>> BEGIN Selection

How to get the next page on BeautifulSoup?

In this article, we are going to see how to Get the next page on beautifulsoup.

Modules Needed

  • BeautifulSoup: Beautiful Soup(bs4) is a Python library for pulling data out of HTML and XML files. To install this module type the below command in the terminal.
pip install bs4
  • requests: This library allows you to send HTTP/1.1 requests extremely easily. To install this module type the below command in the terminal.
pip install requests

Approach:

Get the next page on beautifulsoup means first we will scrap one-page content and if many links are given on the page, and we want to scrap them also. We can get the next page first we will scrap the sample website after that any other links find, and we will call again requests. Get method for that page and will create a soup of that also. So this way we can get to the next page on beautifulsoup.

Let’s execute the script step-by-step :

Step 1: Import all dependence

from bs4 import BeautifulSoup
import requests

Step 2: We need to request the page URL with requests.

>> END Selection
>> BEGIN Data extract

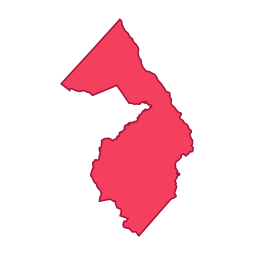 Santa Terezinha, Mato Grosso, Brazil (Natural Earth projection), rotated 308°
{"feature_id": "56859067B41133101441873", "entity_name": "Santa Terezinha", "entity_type": "district", "adm_level": 2, "iso_a3": "BRA", "parent_name": "Brazil", "parent_adm1": "Mato Grosso", "projection": "natural_earth1", "projection_center": [-50.819, -10.289], "detail": "fine", "context": "isolated", "style": "filled", "palette": "rose", "viewbox_px": 256, "rotation_deg": 308, "n_neighbors": 0, "source": "geoboundaries", "source_scale": "gbopen_adm2", "svg_char_len": 5978}
<svg xmlns="http://www.w3.org/2000/svg" viewBox="0 0 256 256"><g transform="rotate(308 128 128)"><path d="M121.7,48.1L121.6,59.0L122.1,59.0L122.6,58.3L123.3,58.4L124.3,59.4L124.6,60.1L124.7,61.0L125.6,64.5L127.3,67.9L128.6,68.5L129.5,69.3L130.6,71.1L131.3,73.9L131.6,74.6L132.1,75.1L132.2,76.2L132.0,76.9L132.3,77.8L131.8,79.5L132.1,80.0L132.7,80.5L154.7,92.9L152.0,101.8L148.2,113.6L149.4,115.0L149.8,115.7L150.1,116.5L150.3,117.7L150.6,118.2L151.0,118.8L152.3,120.1L152.8,120.8L153.6,122.2L153.9,122.5L157.1,123.1L157.7,123.9L157.5,124.5L158.0,125.0L158.8,125.1L160.0,125.8L160.1,126.4L159.6,126.5L159.1,125.9L158.2,126.0L158.6,126.5L158.8,126.9L159.2,127.9L159.3,128.6L158.7,129.4L158.7,130.0L159.3,130.6L159.7,130.9L159.8,131.4L160.2,131.9L160.2,132.6L159.9,133.0L159.5,133.1L159.2,133.6L158.8,133.7L158.6,133.3L158.6,132.7L158.1,132.3L157.6,132.8L157.1,133.0L156.6,133.0L155.5,132.6L155.0,132.6L154.2,131.8L153.6,131.6L153.8,131.0L153.6,130.2L153.2,129.9L152.0,130.0L151.6,130.5L151.1,130.0L150.9,129.3L150.4,129.6L149.8,129.7L149.3,129.5L148.5,129.8L148.1,129.7L147.5,129.8L145.8,129.4L145.3,128.9L144.1,129.3L143.8,129.9L142.9,129.3L141.8,129.1L141.7,129.8L141.2,129.6L140.8,130.2L140.6,130.8L139.8,130.7L139.3,130.9L138.3,130.9L138.4,130.4L137.6,129.8L137.1,129.0L136.5,129.0L136.0,129.3L135.5,129.1L135.2,128.2L134.2,126.8L133.7,126.9L133.2,126.9L132.9,126.2L132.8,125.6L131.7,125.5L131.5,126.0L131.6,126.7L130.8,126.4L130.2,126.5L130.1,125.9L130.4,125.4L129.9,125.3L129.6,125.0L129.0,124.4L127.1,124.3L126.7,124.4L126.2,125.0L125.9,125.9L125.2,126.2L124.7,125.7L123.2,125.8L122.0,125.7L121.5,125.3L121.0,125.4L120.5,124.8L120.3,124.4L119.7,124.5L119.1,124.2L118.4,125.1L117.9,124.8L117.3,125.0L116.3,125.8L115.7,125.5L115.4,125.1L115.0,124.8L115.0,125.3L114.4,125.0L113.7,125.3L113.1,125.0L112.7,125.6L111.9,125.3L111.5,125.0L111.0,124.9L110.6,124.3L110.0,124.0L109.5,124.0L108.9,124.2L108.5,123.8L108.6,123.0L108.4,122.2L108.5,121.0L108.6,120.4L108.3,119.9L108.0,119.7L107.7,118.8L107.4,118.3L106.3,117.3L105.1,115.8L104.2,115.8L103.7,115.5L103.3,115.5L102.7,115.2L102.3,114.8L101.9,114.8L101.4,115.0L101.1,115.9L100.6,116.4L99.7,116.5L98.8,117.1L98.2,117.7L97.6,118.0L97.0,118.1L96.2,118.6L95.4,117.9L94.6,117.6L94.1,118.0L94.0,118.5L94.1,119.0L93.4,119.7L93.1,119.0L92.5,119.5L91.9,120.7L91.3,121.4L90.6,121.7L90.0,121.7L89.2,122.7L88.7,122.9L88.1,122.6L87.5,123.1L86.0,124.0L85.2,124.3L84.2,124.2L83.8,123.8L83.5,122.7L82.7,121.7L82.2,121.7L82.0,122.2L80.9,122.0L80.2,121.5L79.1,121.6L78.7,122.1L78.3,122.1L76.6,123.8L76.0,125.0L75.6,125.4L75.0,125.4L74.6,125.0L73.8,125.6L73.1,125.5L72.7,125.5L71.5,126.1L70.8,126.3L69.5,127.0L68.7,127.1L68.1,127.4L67.6,127.9L67.3,128.3L67.1,129.2L67.0,130.2L66.5,130.8L65.9,132.3L65.5,132.7L65.1,133.4L64.4,135.2L64.5,137.2L64.3,137.8L63.0,139.2L62.6,140.5L62.0,141.6L62.0,143.8L61.8,144.4L61.0,145.7L60.0,147.2L58.9,148.1L56.5,148.4L56.0,148.7L54.4,149.3L54.1,150.1L52.7,150.6L59.3,156.3L60.9,158.1L61.2,158.6L61.3,160.2L61.2,160.7L61.4,161.8L62.6,162.7L62.1,163.6L61.3,164.0L60.1,165.5L59.8,166.4L59.4,166.8L59.2,167.9L58.7,168.2L58.4,168.6L58.8,169.2L59.1,171.1L59.4,171.5L59.5,172.3L59.2,172.8L58.2,174.3L57.2,174.3L56.2,175.3L55.1,175.3L54.6,175.7L54.0,175.8L56.7,183.7L54.7,183.9L54.2,183.8L53.8,184.1L53.4,183.9L52.7,183.2L52.3,182.3L51.5,182.7L50.4,182.7L49.9,183.0L49.5,183.7L48.9,183.6L47.9,184.5L47.5,185.5L47.4,186.3L47.8,187.1L47.9,187.6L48.5,188.6L48.8,189.7L49.6,190.1L49.4,191.3L49.3,192.9L49.1,193.7L49.2,194.4L48.7,195.3L49.3,196.2L50.3,197.0L50.9,198.4L50.7,199.1L50.7,199.6L49.9,201.6L49.8,203.0L98.4,205.6L98.8,205.6L99.8,206.5L101.5,207.3L102.6,207.7L103.6,207.9L104.0,207.7L104.4,207.4L104.6,206.7L104.9,205.6L105.5,205.0L106.0,204.4L106.5,204.2L107.8,203.9L109.1,203.3L110.1,203.2L111.1,202.5L111.8,202.4L112.2,201.9L112.2,201.0L112.4,200.5L112.8,200.3L113.6,200.3L114.7,199.0L114.6,198.2L114.9,197.8L115.6,197.8L116.2,197.5L118.6,197.0L119.3,197.1L119.6,196.6L120.0,196.5L121.1,196.7L122.4,197.4L123.1,197.3L123.6,197.1L123.8,196.4L123.6,195.7L122.7,195.5L122.5,196.4L121.8,195.5L121.8,195.0L122.1,194.5L122.5,194.2L124.2,193.9L124.7,193.5L124.9,193.1L125.1,191.6L125.7,190.7L125.5,190.0L127.0,189.2L127.5,188.5L129.3,187.2L130.0,186.9L131.7,186.8L132.2,186.9L133.6,187.6L134.1,187.7L134.8,187.6L136.3,187.9L136.8,188.0L137.6,187.9L138.2,187.6L138.5,186.8L138.9,186.6L140.1,186.9L141.1,187.5L141.7,187.6L141.9,189.0L141.4,190.6L141.7,191.0L143.1,191.0L143.7,191.3L144.4,191.4L144.8,191.7L145.3,191.7L146.5,191.0L147.4,191.0L147.8,192.3L148.3,192.8L148.8,193.1L150.2,193.1L150.7,192.9L151.2,191.9L152.4,191.6L152.9,190.9L152.9,189.4L153.1,188.8L154.7,188.8L155.3,188.6L156.0,187.9L157.4,187.0L158.2,186.1L158.5,184.8L158.8,184.1L159.0,183.6L159.5,182.9L159.8,182.2L161.1,180.6L162.2,180.4L163.7,180.5L164.1,180.2L164.6,179.7L165.0,179.0L164.8,177.8L164.8,177.0L165.1,176.3L165.4,175.7L166.3,174.5L167.1,172.7L166.9,171.9L167.0,170.7L166.7,169.1L167.5,167.4L167.8,166.7L167.8,166.2L167.5,165.1L167.5,163.3L168.0,162.7L169.3,161.8L170.9,161.8L171.5,161.6L172.0,161.3L172.3,160.8L172.3,160.2L171.7,158.8L171.6,158.1L171.6,157.2L171.7,156.3L172.9,151.9L173.1,148.8L173.7,146.8L174.6,146.1L176.3,145.3L177.1,144.8L177.7,143.8L177.8,142.8L178.1,142.1L180.4,140.3L181.1,139.5L181.4,138.8L180.6,136.6L180.4,135.4L180.7,134.3L181.9,131.7L183.0,127.9L183.5,126.4L183.7,124.4L184.2,122.3L184.6,121.2L185.9,118.9L186.5,116.5L186.5,115.4L185.9,112.7L185.8,111.3L185.3,109.2L184.5,108.8L184.2,108.3L184.1,107.6L184.2,106.1L185.0,102.6L186.3,100.0L187.0,98.8L187.7,98.2L188.6,97.6L189.6,96.2L189.9,95.5L190.0,94.2L190.3,93.3L192.4,90.7L194.0,89.3L196.1,88.3L197.2,87.1L197.6,86.5L198.8,83.4L199.1,80.0L199.3,79.2L199.5,78.7L200.4,77.7L201.1,75.7L200.8,74.3L201.0,73.4L201.4,72.3L201.9,71.6L202.6,70.0L202.8,68.3L202.8,66.4L203.0,65.8L203.6,64.3L204.2,62.6L205.9,59.7L206.7,58.8L207.4,58.2L208.5,56.8L208.5,56.2L208.2,55.5L208.6,54.7L169.8,51.9L121.7,48.1Z" fill="#f43f5e" stroke="#9f1239" stroke-width="1.5"/></g></svg>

>> END Data extract

» **Brief A**
In the BeautifulSoup tutorial, what does it say Beautiful Soup (bs4) is?
» **Brief B**
Write out the part of the BeautifulSoup tutorial between "Modules Needed" and "to the next page on beautifulsoup.", inclusive.

» **Problem solution A**
A Python library for pulling data out of HTML and XML files.

» **Problem solution B**
Modules Needed

  • BeautifulSoup: Beautiful Soup(bs4) is a Python library for pulling data out of HTML and XML files. To install this module type the below command in the terminal.
pip install bs4
  • requests: This library allows you to send HTTP/1.1 requests extremely easily. To install this module type the below command in the terminal.
pip install requests

Approach:

Get the next page on beautifulsoup means first we will scrap one-page content and if many links are given on the page, and we want to scrap them also. We can get the next page first we will scrap the sample website after that any other links find, and we will call again requests. Get method for that page and will create a soup of that also. So this way we can get to the next page on beautifulsoup.